__Your task__: In the forum thread on Elasticsearch shard routing, how many distinct values did the poster get by calculating some_id % 128?

__Source extract__:
We've indexed 25M documents into a single index of 128 shards with 1
replica.
The routing parameter is set to a path in the document, which is an int
value:
_routing: {
path: "some_id"
required: true
}
In out 25M documents, there's 167 distinct values of this "some_id" and in
our expectation, ElasticSearch will route these documents evenly across all
shards.
But we've found out that, out of 128 shards, there are 53 empty shards
(with 0 document inside), or, 40% of the shards are not used at all.
My question:
is this normal? Do we miss something in configuring routing?
does this imbalanced shard utilization affect indexing speed?
We can confirm that all documents are correctly indexed and routing works
(when searching with routing only 1 shard responds with the correct answer).
ElasticSearch version is v1.0.1.
ES will get the shard id by hash(routing)%num of shards, in your case,
there are only 167 distinct values but have 128 shards, I think it's highly
possible there is less than 128 distinct hash values. So some of the shard
will not have any data.
Kevin
On Wednesday, March 26, 2014 9:30:36 PM UTC+11, Han JU wrote:
Hi,
We've indexed 25M documents into a single index of 128 shards with 1
replica.
The routing parameter is set to a path in the document, which is an int
value:
_routing: {
path: "some_id"
required: true
}
In out 25M documents, there's 167 distinct values of this "some_id" and in
our expectation, Elasticsearch will route these documents evenly across all
shards.
But we've found out that, out of 128 shards, there are 53 empty shards
(with 0 document inside), or, 40% of the shards are not used at all.
My question:
is this normal? Do we miss something in configuring routing?
does this imbalanced shard utilization affect indexing speed?
We can confirm that all documents are correctly indexed and routing works
(when searching with routing only 1 shard responds with the correct answer).
Elasticsearch version is v1.0.1.
As far as I know, in Java, basic hash value of positive int/long value is
just themselves (our ids are small values like 1125, 345 etc).
So I calculated some_id % 128, and I got 116 distinct values. But in
reality there's a lot less shards in use.
Does Elasticsearch use some special hash function?
在 2014年3月26日星期三UTC+1上午11时39分15秒,Kevin Wang写道:
ES will get the shard id by hash(routing)%num of shards, in your case,
there are only 167 distinct values but have 128 shards, I think it's highly
possible there is less than 128 distinct hash values. So some of the shard
will not have any data.
Kevin
On Wednesday, March 26, 2014 9:30:36 PM UTC+11, Han JU wrote:
Hi,
We've indexed 25M documents into a single index of 128 shards with 1
replica.
The routing parameter is set to a path in the document, which is an int
value:
_routing: {
path: "some_id"
required: true
}
In out 25M documents, there's 167 distinct values of this "some_id" and
in our expectation, Elasticsearch will route these documents evenly across
all shards.
But we've found out that, out of 128 shards, there are 53 empty shards
(with 0 document inside), or, 40% of the shards are not used at all.

__Material supplied__:

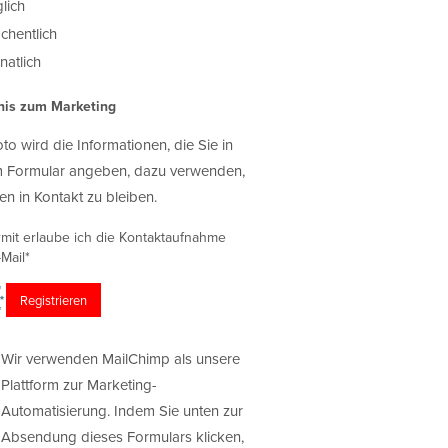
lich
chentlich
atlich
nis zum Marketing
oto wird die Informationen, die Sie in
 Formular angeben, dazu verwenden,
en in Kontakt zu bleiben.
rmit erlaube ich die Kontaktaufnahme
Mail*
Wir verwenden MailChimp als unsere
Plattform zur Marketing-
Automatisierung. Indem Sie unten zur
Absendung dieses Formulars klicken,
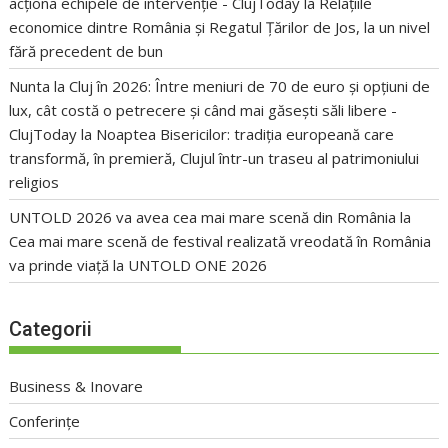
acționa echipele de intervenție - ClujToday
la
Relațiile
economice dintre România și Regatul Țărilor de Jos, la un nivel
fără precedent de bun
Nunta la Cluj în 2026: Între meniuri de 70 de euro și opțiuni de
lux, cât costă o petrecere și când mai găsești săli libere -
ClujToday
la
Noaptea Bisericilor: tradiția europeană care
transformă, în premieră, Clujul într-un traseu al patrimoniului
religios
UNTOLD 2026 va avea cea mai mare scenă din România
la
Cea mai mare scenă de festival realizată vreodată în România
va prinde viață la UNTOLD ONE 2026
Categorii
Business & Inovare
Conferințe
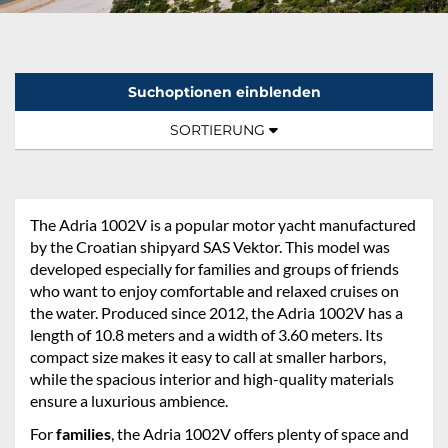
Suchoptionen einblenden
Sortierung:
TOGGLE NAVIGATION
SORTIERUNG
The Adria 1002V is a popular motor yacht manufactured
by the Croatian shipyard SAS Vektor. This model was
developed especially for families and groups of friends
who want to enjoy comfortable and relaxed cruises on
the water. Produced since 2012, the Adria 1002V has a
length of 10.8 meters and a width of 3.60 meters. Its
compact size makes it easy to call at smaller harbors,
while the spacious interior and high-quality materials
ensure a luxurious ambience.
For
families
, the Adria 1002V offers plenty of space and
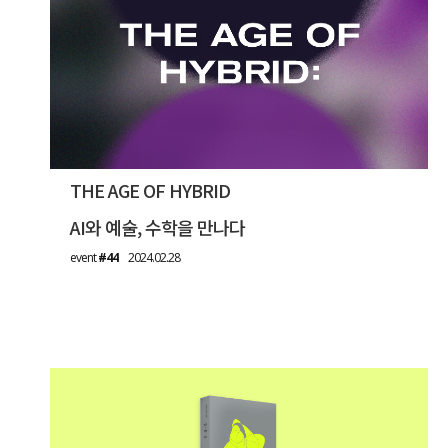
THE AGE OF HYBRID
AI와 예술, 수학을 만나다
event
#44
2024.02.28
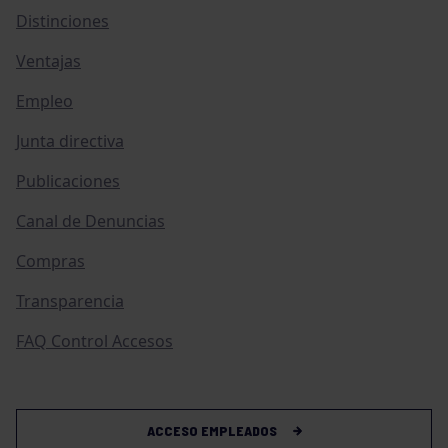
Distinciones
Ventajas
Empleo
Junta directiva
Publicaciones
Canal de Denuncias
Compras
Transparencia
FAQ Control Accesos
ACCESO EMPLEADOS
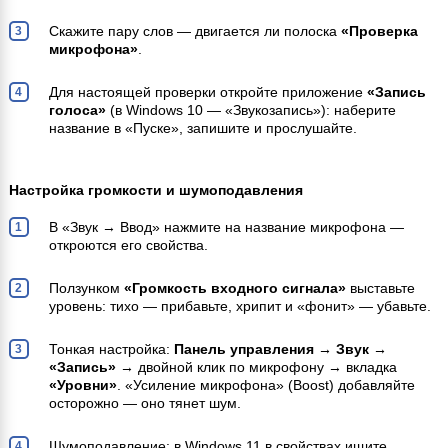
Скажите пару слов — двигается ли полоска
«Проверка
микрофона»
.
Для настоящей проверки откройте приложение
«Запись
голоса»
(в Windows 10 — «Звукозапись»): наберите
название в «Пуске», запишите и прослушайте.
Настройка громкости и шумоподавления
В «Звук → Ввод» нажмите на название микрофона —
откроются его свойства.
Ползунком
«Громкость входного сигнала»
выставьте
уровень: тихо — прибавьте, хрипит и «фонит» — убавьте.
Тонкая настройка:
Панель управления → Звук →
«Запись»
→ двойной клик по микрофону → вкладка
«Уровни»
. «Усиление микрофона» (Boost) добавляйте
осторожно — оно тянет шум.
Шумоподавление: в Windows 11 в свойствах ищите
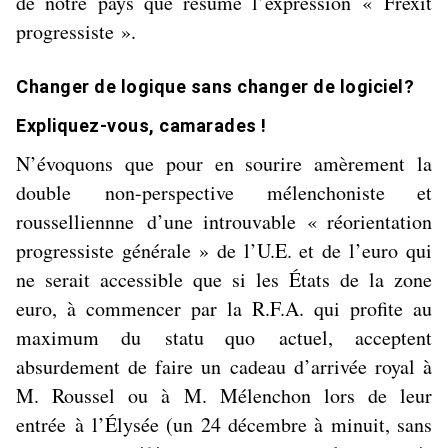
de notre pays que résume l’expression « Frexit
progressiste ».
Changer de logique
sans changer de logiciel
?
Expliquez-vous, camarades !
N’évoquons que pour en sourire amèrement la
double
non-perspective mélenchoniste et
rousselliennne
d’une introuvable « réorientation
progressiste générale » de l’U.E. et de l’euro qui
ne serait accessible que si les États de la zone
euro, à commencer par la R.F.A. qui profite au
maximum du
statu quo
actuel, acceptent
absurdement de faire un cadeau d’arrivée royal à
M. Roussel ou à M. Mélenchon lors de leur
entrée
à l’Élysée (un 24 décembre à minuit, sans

...

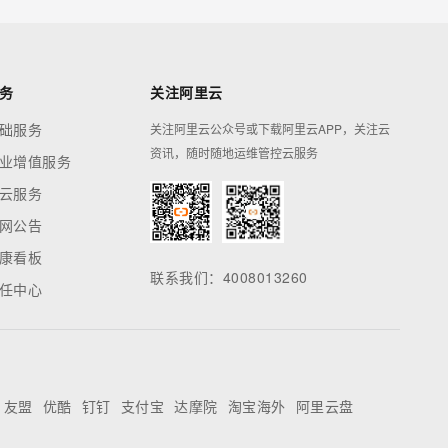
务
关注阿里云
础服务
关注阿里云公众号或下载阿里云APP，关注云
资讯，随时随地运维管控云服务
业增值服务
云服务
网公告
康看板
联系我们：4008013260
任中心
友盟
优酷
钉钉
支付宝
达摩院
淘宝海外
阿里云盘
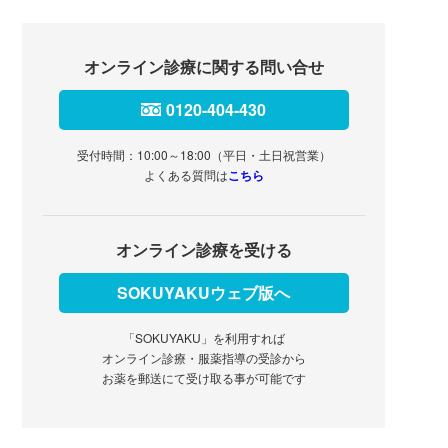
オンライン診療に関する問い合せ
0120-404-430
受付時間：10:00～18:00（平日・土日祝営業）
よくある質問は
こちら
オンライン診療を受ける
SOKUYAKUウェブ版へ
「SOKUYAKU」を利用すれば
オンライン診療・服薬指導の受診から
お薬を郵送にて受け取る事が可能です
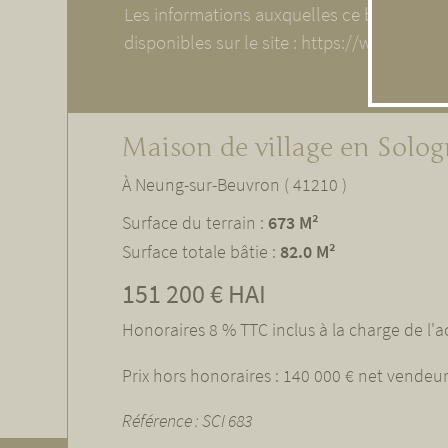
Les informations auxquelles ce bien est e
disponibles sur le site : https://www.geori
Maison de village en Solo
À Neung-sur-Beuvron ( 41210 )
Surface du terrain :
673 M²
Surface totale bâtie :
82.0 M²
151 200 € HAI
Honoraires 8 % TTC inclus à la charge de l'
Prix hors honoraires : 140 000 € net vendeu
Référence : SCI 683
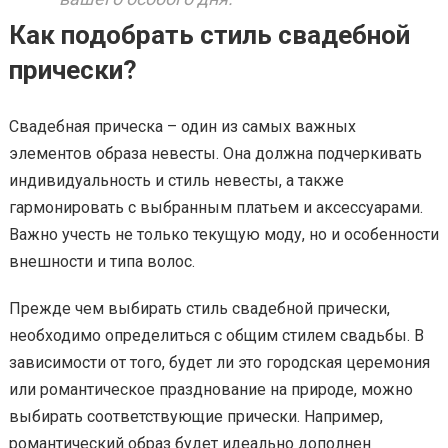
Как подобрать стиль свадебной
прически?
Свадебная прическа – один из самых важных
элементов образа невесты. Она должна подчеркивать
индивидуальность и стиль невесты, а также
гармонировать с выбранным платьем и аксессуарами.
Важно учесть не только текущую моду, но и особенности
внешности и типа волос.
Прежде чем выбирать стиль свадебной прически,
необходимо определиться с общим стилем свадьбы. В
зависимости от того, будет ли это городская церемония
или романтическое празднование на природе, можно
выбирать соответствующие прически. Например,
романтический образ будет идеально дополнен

* * *

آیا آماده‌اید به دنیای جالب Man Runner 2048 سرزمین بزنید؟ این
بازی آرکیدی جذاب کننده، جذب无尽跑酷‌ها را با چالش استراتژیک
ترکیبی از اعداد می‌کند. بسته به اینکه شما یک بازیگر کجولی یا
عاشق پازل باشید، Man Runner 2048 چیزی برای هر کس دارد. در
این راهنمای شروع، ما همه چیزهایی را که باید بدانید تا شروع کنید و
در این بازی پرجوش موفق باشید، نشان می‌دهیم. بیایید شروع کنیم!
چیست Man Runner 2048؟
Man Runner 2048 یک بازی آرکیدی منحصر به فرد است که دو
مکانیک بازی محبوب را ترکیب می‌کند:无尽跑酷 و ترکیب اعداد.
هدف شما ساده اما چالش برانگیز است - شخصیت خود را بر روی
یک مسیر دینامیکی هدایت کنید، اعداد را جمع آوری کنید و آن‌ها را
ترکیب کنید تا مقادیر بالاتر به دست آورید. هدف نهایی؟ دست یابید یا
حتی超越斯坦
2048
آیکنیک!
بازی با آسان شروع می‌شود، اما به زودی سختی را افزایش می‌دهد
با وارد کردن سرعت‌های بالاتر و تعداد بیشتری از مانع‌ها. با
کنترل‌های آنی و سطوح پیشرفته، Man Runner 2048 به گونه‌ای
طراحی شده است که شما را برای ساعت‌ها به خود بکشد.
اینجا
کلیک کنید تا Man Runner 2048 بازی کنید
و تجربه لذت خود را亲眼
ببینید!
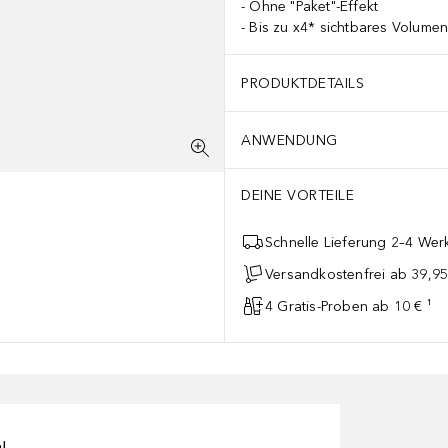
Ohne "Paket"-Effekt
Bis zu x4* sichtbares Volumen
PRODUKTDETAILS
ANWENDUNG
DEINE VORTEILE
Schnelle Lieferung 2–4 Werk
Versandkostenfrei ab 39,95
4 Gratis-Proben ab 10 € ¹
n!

__Written reply__: 116 distinct values.